The Group consists of three Divisions each of which has strong brands and
market-leading positions:
Political Division comprises Dod's Parliamentary Companion, The House Magazine,
Epolitix.com, Political Wizard and numerous other magazine titles and
revenue-generating websites. It is the market leader in Political
business-to-business publishing in the UK and the EU.
Learning Division comprises Epic, the UK market leader in e-learning; The
Training Journal magazine and seminar business; Lonsdale Revision Guides for
schools and the highly acclaimed Westminster Explained conferences and seminars.

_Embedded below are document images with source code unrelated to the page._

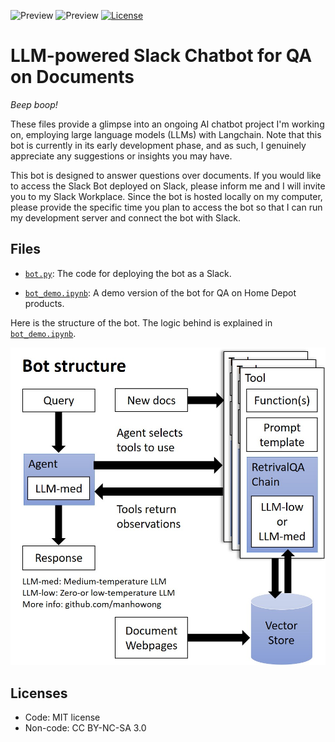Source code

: ![Preview](https://badgen.net/badge/Chatbot/preview/cyan?icon=slack)
![Preview](https://badgen.net/badge/License/MIT/orange)
[![License](https://img.shields.io/badge/License-CC_BY--NC--SA_3.0-orange)](https://creativecommons.org/licenses/by-nc-sa/3.0/)

# LLM-powered Slack Chatbot for QA on Documents

*Beep boop!*

These files provide a glimpse into an ongoing AI chatbot project I'm working on, employing large language models (LLMs) with Langchain. Note that this bot is currently in its early development phase, and as such, I genuinely appreciate any suggestions or insights you may have.

This bot is designed to answer questions over documents. If you would like to access the Slack Bot deployed on Slack, please inform me and I will invite you to my Slack Workplace. Since the bot is hosted locally on my computer, please provide the specific time you plan to access the bot so that I can run my development server and connect the bot with Slack.

## Files

- [`bot.py`](/bot.py): The code for deploying the bot as a Slack.

- [`bot_demo.ipynb`](/bot_demo.ipynb): A demo version of the bot for QA on Home Depot products.

Here is the structure of the bot. The logic behind is explained in [`bot_demo.ipynb`](/bot_demo.ipynb).

![structure](./bot_structure.jpg)

## Licenses

- Code: MIT license
- Non-code: CC BY-NC-SA 3.0


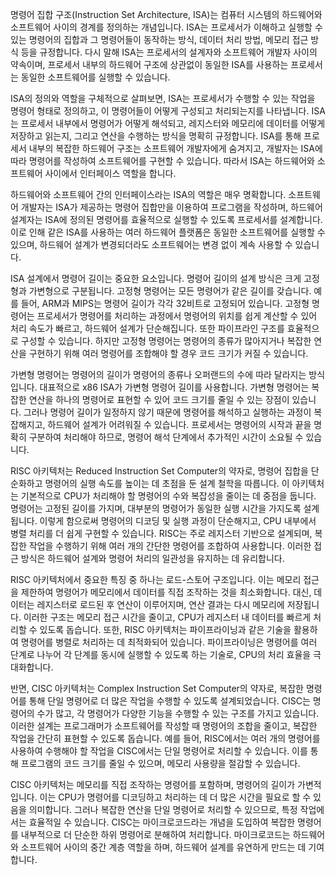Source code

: 명령어 집합 구조(Instruction Set Architecture, ISA)는 컴퓨터 시스템의 하드웨어와 소프트웨어 사이의 경계를 정의하는 개념입니다. ISA는 프로세서가 이해하고 실행할 수 있는 명령어의 집합과 그 명령어들이 동작하는 방식, 데이터 처리 방법, 메모리 접근 방식 등을 규정합니다. 다시 말해 ISA는 프로세서의 설계자와 소프트웨어 개발자 사이의 약속이며, 프로세서 내부의 하드웨어 구조에 상관없이 동일한 ISA를 사용하는 프로세서는 동일한 소프트웨어를 실행할 수 있습니다.

ISA의 정의와 역할을 구체적으로 살펴보면, ISA는 프로세서가 수행할 수 있는 작업을 명령어 형태로 정의하고, 이 명령어들이 어떻게 구성되고 처리되는지를 나타냅니다. ISA는 프로세서 내부에서 명령어가 어떻게 해석되고, 레지스터와 메모리에 데이터를 어떻게 저장하고 읽는지, 그리고 연산을 수행하는 방식을 명확히 규정합니다. ISA를 통해 프로세서 내부의 복잡한 하드웨어 구조는 소프트웨어 개발자에게 숨겨지고, 개발자는 ISA에 따라 명령어를 작성하여 소프트웨어를 구현할 수 있습니다. 따라서 ISA는 하드웨어와 소프트웨어 사이에서 인터페이스 역할을 합니다.

하드웨어와 소프트웨어 간의 인터페이스라는 ISA의 역할은 매우 명확합니다. 소프트웨어 개발자는 ISA가 제공하는 명령어 집합만을 이용하여 프로그램을 작성하며, 하드웨어 설계자는 ISA에 정의된 명령어를 효율적으로 실행할 수 있도록 프로세서를 설계합니다. 이로 인해 같은 ISA를 사용하는 여러 하드웨어 플랫폼은 동일한 소프트웨어를 실행할 수 있으며, 하드웨어 설계가 변경되더라도 소프트웨어는 변경 없이 계속 사용할 수 있습니다.

ISA 설계에서 명령어 길이는 중요한 요소입니다. 명령어 길이의 설계 방식은 크게 고정형과 가변형으로 구분됩니다. 고정형 명령어는 모든 명령어가 같은 길이를 갖습니다. 예를 들어, ARM과 MIPS는 명령어 길이가 각각 32비트로 고정되어 있습니다. 고정형 명령어는 프로세서가 명령어를 처리하는 과정에서 명령어의 위치를 쉽게 계산할 수 있어 처리 속도가 빠르고, 하드웨어 설계가 단순해집니다. 또한 파이프라인 구조를 효율적으로 구성할 수 있습니다. 하지만 고정형 명령어는 명령어의 종류가 많아지거나 복잡한 연산을 구현하기 위해 여러 명령어를 조합해야 할 경우 코드 크기가 커질 수 있습니다.

가변형 명령어는 명령어의 길이가 명령어의 종류나 오퍼랜드의 수에 따라 달라지는 방식입니다. 대표적으로 x86 ISA가 가변형 명령어 길이를 사용합니다. 가변형 명령어는 복잡한 연산을 하나의 명령어로 표현할 수 있어 코드 크기를 줄일 수 있는 장점이 있습니다. 그러나 명령어 길이가 일정하지 않기 때문에 명령어를 해석하고 실행하는 과정이 복잡해지고, 하드웨어 설계가 어려워질 수 있습니다. 프로세서는 명령어의 시작과 끝을 명확히 구분하여 처리해야 하므로, 명령어 해석 단계에서 추가적인 시간이 소요될 수 있습니다.

RISC 아키텍처는 Reduced Instruction Set Computer의 약자로, 명령어 집합을 단순화하고 명령어의 실행 속도를 높이는 데 초점을 둔 설계 철학을 따릅니다. 이 아키텍처는 기본적으로 CPU가 처리해야 할 명령어의 수와 복잡성을 줄이는 데 중점을 둡니다. 명령어는 고정된 길이를 가지며, 대부분의 명령어가 동일한 실행 시간을 가지도록 설계됩니다. 이렇게 함으로써 명령어의 디코딩 및 실행 과정이 단순해지고, CPU 내부에서 병렬 처리를 더 쉽게 구현할 수 있습니다. RISC는 주로 레지스터 기반으로 설계되며, 복잡한 작업을 수행하기 위해 여러 개의 간단한 명령어를 조합하여 사용합니다. 이러한 접근 방식은 하드웨어 설계와 명령어 처리의 일관성을 유지하는 데 유리합니다.

RISC 아키텍처에서 중요한 특징 중 하나는 로드-스토어 구조입니다. 이는 메모리 접근을 제한하여 명령어가 메모리에서 데이터를 직접 조작하는 것을 최소화합니다. 대신, 데이터는 레지스터로 로드된 후 연산이 이루어지며, 연산 결과는 다시 메모리에 저장됩니다. 이러한 구조는 메모리 접근 시간을 줄이고, CPU가 레지스터 내 데이터를 빠르게 처리할 수 있도록 돕습니다. 또한, RISC 아키텍처는 파이프라이닝과 같은 기술을 활용하여 명령어를 병렬로 처리하는 데 최적화되어 있습니다. 파이프라이닝은 명령어를 여러 단계로 나누어 각 단계를 동시에 실행할 수 있도록 하는 기술로, CPU의 처리 효율을 극대화합니다.

반면, CISC 아키텍처는 Complex Instruction Set Computer의 약자로, 복잡한 명령어를 통해 단일 명령어로 더 많은 작업을 수행할 수 있도록 설계되었습니다. CISC는 명령어의 수가 많고, 각 명령어가 다양한 기능을 수행할 수 있는 구조를 가지고 있습니다. 이러한 설계는 프로그래머가 소프트웨어를 작성할 때 명령어의 조합을 줄이고, 복잡한 작업을 간단히 표현할 수 있도록 돕습니다. 예를 들어, RISC에서는 여러 개의 명령어를 사용하여 수행해야 할 작업을 CISC에서는 단일 명령어로 처리할 수 있습니다. 이를 통해 프로그램의 코드 크기를 줄일 수 있으며, 메모리 사용량을 절감할 수 있습니다.

CISC 아키텍처는 메모리를 직접 조작하는 명령어를 포함하며, 명령어의 길이가 가변적입니다. 이는 CPU가 명령어를 디코딩하고 처리하는 데 더 많은 시간을 필요로 할 수 있음을 의미합니다. 그러나 복잡한 연산을 단일 명령어로 처리할 수 있으므로, 특정 작업에서는 효율적일 수 있습니다. CISC는 마이크로코드라는 개념을 도입하여 복잡한 명령어를 내부적으로 더 단순한 하위 명령어로 분해하여 처리합니다. 마이크로코드는 하드웨어와 소프트웨어 사이의 중간 계층 역할을 하며, 하드웨어 설계를 유연하게 만드는 데 기여합니다.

Healthcare Division based in France, comprises Panorama du Medecin, a leading
weekly magazine for French doctors; Le Concours Medical and La Revue du
Praticien, both market-leading Continuing Medical Education magazines; Egora.fr,
the leading medical information website; and a number of other magazines and a
medical conference business.
Huveaux has now completed ten successful acquisitions over the past four years
and employs more than 450 staff in London, Paris, Brussels and four UK regional
offices.
Further information about Huveaux can be found at www.huveauxplc.com
The name Huveaux is a trademark of Huveaux PLC. All other trademarks mentioned
herein are the property of Huveaux's respective subsidiary companies. All rights
reserved.
• Letts
Letts Educational Ltd (www.letts-successzone.com) is the leading consumer
publisher of revision guides and study workbooks aimed at national curriculum
tests and public examinations (GCSE, AS and A2) in England and Wales. Top
selling and key series titles include: National Test Practice Papers, The
Magical Mysteries Series and Success Guides
• Leckie & Leckie
Leckie & Leckie (www.leckieandleckie.co.uk) is the market-leading publisher of
revision and course notes for Scottish Standard Grade, Intermediate and Higher
exams. Leckie & Leckie is the exclusive publisher of the Scottish Qualifications
Authority's Official Past Papers. Top selling and key series titles include
Revision Notes, Revision Mind Maps and Success Guides.